Head of the Economics Department at the University of Ghana has called for the prioritisation of data collection in the formulation of manifestoes as Ghana inches towards the 2020 general elections.

According to Prof. William Baah-Boateng, the importance of data, coupled with research in the development of a country cannot be over-emphasised in the transformation of an economy.

He explained on PM Express June 4 that, it is essential to uphold this phenomenon as it guides in critical decisions made with regards to the execution of plans laid down in a manifesto, a step which remains pivotal after assumption of power by any party in the rollout of its promised initiatives.

“If you want to know where we are you need to look at the data and if you need to know how you’ve done, you need to look at the data. It seems that over the years when it comes to investing in data collection…I think we haven’t done well… We need to invest in data collection to be able to know the effect of any policy that we implement,” Prof. Baah-Boateng said on JoyNews.

He further explained that “currently you can only resort to the most recent data on employment dating back to 2017. I think it’s good but three years becomes very difficult.
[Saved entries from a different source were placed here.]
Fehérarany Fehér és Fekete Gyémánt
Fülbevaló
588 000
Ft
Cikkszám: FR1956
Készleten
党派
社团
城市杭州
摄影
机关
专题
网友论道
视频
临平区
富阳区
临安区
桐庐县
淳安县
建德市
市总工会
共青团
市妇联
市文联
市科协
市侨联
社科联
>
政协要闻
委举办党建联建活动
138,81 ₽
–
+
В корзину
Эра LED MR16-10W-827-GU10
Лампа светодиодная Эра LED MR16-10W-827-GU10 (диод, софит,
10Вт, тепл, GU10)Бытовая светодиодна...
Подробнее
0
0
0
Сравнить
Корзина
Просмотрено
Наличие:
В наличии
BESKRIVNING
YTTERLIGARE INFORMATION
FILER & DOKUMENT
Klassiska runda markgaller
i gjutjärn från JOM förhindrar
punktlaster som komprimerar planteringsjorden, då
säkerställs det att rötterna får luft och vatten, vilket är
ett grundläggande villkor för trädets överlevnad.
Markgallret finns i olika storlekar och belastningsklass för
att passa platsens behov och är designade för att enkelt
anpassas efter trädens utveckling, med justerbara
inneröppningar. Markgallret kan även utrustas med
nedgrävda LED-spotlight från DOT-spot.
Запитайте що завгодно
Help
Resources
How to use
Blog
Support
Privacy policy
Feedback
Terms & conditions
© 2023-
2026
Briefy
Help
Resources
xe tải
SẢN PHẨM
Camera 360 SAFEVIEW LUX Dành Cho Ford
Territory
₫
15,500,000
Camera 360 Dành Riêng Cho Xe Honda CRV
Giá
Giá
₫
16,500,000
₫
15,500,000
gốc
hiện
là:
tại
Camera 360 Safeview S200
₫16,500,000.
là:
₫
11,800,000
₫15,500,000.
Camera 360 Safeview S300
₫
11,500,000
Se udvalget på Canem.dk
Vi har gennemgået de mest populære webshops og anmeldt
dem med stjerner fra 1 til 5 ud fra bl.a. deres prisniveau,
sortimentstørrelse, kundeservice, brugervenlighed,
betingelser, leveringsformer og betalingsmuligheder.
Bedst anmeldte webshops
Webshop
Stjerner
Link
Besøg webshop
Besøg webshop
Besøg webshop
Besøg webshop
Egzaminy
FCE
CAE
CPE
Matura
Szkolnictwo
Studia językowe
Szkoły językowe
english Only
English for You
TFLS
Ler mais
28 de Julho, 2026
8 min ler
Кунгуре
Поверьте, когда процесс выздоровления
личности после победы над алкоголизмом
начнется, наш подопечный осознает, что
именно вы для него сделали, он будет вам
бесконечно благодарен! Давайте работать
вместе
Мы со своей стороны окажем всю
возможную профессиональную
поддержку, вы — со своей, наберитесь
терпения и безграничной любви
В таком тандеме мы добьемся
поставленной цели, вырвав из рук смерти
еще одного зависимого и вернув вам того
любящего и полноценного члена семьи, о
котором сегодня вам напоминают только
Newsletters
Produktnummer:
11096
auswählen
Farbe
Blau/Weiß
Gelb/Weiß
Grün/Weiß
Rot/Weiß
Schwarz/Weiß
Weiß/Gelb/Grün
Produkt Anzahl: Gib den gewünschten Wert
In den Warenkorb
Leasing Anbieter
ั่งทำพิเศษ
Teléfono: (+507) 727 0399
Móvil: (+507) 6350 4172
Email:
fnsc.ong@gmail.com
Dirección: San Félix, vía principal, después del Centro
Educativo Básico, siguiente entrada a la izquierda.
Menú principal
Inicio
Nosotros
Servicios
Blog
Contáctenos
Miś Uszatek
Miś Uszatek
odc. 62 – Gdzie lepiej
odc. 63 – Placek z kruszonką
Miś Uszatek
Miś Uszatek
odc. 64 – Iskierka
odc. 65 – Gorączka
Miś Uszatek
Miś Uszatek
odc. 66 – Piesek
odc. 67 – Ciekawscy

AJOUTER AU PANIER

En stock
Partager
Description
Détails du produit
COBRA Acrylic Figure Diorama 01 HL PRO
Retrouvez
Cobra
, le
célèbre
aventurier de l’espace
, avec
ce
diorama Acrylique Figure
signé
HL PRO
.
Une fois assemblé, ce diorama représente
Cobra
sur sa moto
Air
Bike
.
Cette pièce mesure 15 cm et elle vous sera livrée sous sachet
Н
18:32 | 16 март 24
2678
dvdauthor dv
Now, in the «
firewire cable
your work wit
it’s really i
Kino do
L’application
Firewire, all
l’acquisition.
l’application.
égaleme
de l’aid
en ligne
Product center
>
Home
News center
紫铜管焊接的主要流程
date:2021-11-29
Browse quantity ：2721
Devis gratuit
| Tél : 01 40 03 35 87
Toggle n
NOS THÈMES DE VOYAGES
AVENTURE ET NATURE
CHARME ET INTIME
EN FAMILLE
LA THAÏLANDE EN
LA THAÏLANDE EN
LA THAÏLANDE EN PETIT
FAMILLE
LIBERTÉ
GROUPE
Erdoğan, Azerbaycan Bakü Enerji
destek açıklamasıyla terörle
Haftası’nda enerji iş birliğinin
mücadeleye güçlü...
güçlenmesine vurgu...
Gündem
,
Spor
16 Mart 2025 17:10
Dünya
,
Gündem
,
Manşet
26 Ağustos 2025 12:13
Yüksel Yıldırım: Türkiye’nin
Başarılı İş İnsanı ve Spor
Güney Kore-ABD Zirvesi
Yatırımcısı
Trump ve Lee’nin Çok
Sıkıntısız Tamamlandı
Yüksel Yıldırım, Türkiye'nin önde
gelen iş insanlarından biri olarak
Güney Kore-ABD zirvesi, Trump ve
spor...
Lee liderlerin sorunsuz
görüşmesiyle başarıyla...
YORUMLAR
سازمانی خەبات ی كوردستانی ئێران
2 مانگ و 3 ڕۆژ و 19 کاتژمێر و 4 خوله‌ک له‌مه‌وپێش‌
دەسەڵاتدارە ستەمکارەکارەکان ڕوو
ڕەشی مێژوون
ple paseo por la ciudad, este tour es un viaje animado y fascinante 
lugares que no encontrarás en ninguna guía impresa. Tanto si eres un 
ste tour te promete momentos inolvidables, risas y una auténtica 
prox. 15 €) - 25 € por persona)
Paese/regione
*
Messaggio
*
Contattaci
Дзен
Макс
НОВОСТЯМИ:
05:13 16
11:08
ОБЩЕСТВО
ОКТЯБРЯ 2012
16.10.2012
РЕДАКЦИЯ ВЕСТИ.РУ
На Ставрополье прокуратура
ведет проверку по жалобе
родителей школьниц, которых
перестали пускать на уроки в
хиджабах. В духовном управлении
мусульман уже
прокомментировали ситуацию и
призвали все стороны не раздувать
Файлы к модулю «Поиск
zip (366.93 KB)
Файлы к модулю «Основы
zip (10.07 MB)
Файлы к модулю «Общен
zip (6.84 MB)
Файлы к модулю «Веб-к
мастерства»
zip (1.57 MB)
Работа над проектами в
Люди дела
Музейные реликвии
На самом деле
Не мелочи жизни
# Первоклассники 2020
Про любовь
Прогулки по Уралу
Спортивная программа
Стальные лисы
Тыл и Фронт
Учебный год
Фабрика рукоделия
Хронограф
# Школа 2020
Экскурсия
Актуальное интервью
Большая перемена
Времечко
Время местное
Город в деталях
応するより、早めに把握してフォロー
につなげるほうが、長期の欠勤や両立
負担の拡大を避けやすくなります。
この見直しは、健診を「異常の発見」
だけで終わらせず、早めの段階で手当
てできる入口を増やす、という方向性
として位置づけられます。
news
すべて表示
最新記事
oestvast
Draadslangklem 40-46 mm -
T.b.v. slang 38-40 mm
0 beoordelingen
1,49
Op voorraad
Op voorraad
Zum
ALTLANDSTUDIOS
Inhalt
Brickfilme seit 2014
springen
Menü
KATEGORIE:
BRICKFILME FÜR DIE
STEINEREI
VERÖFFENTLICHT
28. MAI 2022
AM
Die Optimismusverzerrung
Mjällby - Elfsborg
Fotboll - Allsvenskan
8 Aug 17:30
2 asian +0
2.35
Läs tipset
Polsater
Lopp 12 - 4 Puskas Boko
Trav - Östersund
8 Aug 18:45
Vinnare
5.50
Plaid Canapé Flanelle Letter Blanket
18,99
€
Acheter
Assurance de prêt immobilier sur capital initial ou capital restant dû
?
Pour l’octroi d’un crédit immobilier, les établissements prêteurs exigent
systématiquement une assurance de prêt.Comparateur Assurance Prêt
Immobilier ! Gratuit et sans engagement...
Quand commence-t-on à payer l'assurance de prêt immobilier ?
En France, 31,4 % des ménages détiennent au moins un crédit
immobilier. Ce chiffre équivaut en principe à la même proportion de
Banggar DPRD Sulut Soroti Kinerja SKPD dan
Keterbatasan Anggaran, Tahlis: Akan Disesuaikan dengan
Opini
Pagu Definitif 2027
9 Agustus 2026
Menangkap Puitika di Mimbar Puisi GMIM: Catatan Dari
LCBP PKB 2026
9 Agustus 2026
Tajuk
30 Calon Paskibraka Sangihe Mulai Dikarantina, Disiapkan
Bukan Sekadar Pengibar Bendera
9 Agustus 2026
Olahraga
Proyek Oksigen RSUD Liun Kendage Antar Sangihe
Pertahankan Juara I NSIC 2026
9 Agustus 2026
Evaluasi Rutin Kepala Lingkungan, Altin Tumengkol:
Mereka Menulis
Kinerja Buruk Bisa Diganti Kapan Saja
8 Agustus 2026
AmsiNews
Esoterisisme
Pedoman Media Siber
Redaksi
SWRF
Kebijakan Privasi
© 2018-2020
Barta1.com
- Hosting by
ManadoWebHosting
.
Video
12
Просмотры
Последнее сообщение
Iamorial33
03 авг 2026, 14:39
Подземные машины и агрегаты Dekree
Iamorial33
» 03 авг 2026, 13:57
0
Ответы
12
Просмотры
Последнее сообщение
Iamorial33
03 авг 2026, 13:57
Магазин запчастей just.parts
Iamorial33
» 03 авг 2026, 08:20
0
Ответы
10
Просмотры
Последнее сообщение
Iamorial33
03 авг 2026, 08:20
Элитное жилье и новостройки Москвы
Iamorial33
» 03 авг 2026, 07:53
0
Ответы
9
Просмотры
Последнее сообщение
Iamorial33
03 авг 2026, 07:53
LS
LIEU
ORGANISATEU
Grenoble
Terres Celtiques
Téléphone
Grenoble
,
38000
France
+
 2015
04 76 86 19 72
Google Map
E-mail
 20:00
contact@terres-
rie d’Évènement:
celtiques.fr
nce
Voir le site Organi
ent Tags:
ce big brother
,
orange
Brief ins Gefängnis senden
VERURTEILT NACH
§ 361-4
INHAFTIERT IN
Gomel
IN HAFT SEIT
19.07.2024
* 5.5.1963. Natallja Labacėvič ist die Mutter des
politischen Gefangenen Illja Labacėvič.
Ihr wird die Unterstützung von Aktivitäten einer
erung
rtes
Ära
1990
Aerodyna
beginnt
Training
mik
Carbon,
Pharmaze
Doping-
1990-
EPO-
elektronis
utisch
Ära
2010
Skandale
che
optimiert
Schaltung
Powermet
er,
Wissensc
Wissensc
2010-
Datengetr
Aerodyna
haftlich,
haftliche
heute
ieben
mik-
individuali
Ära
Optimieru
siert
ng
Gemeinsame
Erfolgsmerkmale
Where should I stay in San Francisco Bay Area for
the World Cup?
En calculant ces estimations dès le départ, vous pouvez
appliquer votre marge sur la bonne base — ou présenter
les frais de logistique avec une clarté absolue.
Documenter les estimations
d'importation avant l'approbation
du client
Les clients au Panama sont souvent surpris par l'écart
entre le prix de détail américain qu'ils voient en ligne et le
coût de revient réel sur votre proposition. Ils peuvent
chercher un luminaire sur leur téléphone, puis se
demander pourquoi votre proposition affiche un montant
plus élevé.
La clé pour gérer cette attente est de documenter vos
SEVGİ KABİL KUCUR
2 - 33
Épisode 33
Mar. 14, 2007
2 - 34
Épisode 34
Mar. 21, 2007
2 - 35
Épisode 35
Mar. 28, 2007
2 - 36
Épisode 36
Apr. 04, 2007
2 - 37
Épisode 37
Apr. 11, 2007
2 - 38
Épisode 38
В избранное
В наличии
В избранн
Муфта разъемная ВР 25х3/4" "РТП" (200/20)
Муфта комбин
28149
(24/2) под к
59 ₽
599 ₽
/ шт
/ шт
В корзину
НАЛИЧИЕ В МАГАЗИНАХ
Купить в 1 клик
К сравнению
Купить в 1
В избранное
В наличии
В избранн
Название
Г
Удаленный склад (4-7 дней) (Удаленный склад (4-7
We can do more.”

The Associate Professor was speaking on the promotion of responsible manifestos for inclusive development with a focus in Ghana’s case as the country goes into another general election in December.

Also speaking on the show, fellow at the Ghana Centre for Democratic Development (CDD-Ghana) Prof Atsu Amegashie advocated the assessment of historical antecedents to help couch the best policies for the country.

The Professor of Economics with the University of Guelph in Canada was of the view that best practices must be critically adhered to be able to effectively consolidate the gains expected to be made through these manifestos.

“We have to learn from policies that have been practiced elsewhere or even within Ghana in the past and to be able to evaluate how well it has worked.

Citing government’s Free SHS programme as example, he indicated that “it is a good policy but we know it has some challenges. So we can learn from that and then you try to recalibrate what you are doing.”

He also highlighted the need for governments to be committed to the effective implementation of a policy framework and ideas.